One suspects that she contrasts her own dutiful, almost humble attitude with that of the men shouting all round her. “Who cares about their stupid, show-off opinions?” she may mutter. “Typical men.” In this, if in few other respects, she resembles Mrs Thatcher: “If you want something said, ask a man. If you want something done, ask a woman.”

Yet I do think Mrs May is missing something very important about the Brexit process. It is not chiefly about the technical nuances of the negotiatio­ns, though these will often matter greatly. It is not chiefly about Cabinet unity, though that is a rare bonus. It is about the right mindset. The Chequers thinking, though better than recent official positions, still has the wrong mindset. It says: “We’re leaving, so how do we minimise the damage?” It should be saying: “We’re leaving. So how do we maximise the opportunit­y?”

Ask it that way round and you might conclude, for example, that the alignment of goods with the EU has far more benefit than the alignment of services. We can’t have the (or even “a”) customs union, because that stops us making our own trade deals with a wider world, but we don’t need to fight to the death for divergence in every manufactur­ing sector. In finance, though, it is the City of London’s capacity to be different which attracts the world, not its uniformity with the Continent. Brexited, it could reinforce that strength. Half-in, half-out, it could be slowly sapped by the French.

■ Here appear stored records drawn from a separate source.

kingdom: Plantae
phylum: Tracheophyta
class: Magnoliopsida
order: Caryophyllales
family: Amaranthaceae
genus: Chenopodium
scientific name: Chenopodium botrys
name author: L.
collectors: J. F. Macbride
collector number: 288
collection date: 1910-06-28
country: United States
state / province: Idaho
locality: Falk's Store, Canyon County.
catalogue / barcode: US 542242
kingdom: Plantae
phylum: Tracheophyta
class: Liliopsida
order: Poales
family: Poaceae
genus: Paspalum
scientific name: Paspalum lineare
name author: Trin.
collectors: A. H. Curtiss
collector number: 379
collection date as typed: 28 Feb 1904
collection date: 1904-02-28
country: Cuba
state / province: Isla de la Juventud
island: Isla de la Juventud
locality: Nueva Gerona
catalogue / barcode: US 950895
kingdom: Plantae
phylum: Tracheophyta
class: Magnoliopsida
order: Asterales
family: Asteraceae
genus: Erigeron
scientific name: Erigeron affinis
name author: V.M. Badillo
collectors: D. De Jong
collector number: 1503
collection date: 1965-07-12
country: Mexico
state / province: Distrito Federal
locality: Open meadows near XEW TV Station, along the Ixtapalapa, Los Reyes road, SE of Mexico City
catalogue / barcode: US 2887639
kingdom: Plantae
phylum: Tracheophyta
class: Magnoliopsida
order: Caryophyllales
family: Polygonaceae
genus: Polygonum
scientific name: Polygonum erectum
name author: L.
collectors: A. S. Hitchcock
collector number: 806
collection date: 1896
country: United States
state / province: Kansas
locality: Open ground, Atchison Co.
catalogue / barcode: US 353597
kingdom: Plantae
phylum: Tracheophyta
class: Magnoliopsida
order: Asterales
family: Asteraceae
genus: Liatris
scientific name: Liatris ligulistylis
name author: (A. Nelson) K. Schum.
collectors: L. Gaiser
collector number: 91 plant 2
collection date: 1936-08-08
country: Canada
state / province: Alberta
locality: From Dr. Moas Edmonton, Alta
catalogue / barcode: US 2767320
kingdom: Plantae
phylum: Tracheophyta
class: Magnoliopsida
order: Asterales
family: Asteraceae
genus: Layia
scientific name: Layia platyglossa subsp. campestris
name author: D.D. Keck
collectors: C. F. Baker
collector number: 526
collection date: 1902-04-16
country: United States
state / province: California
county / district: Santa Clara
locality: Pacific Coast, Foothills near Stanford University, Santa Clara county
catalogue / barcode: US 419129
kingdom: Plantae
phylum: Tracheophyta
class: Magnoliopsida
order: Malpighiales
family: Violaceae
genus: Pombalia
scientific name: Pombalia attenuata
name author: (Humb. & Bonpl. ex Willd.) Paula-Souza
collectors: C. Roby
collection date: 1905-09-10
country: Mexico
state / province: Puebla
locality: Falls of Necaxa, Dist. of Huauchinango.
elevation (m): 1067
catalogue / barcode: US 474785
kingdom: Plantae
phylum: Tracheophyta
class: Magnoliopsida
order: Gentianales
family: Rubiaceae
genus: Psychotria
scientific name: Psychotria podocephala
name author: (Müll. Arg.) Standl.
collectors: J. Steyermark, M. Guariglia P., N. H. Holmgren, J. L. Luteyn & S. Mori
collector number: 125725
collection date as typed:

As Prime Minister, Mrs May has not only to negotiate Brexit, but to expound it. This is a political task, and if she doesn’t undertake it, others fill the vacuum with the opposite intent. Hence Jeremy Corbyn, now belatedly fighting for customs union, hoping to wangle a Commons majority. Hence Tony Blair, trading on bogus credential­s as the prince of peace in Northern Ireland to threaten Armageddon from the IRA unless we have a second referendum.*

In the forefront of Mrs May’s mind is the next round of talks, and therefore what to say to Brussels. But to be successful there, she needs first to know what to say to us.

On the World at One yesterday, Mr Blair praised the single market for ensuring “Britain’s enormous trade surplus with the EU”. In fact, Britain has a trade deficit with the EU of about £80 billion.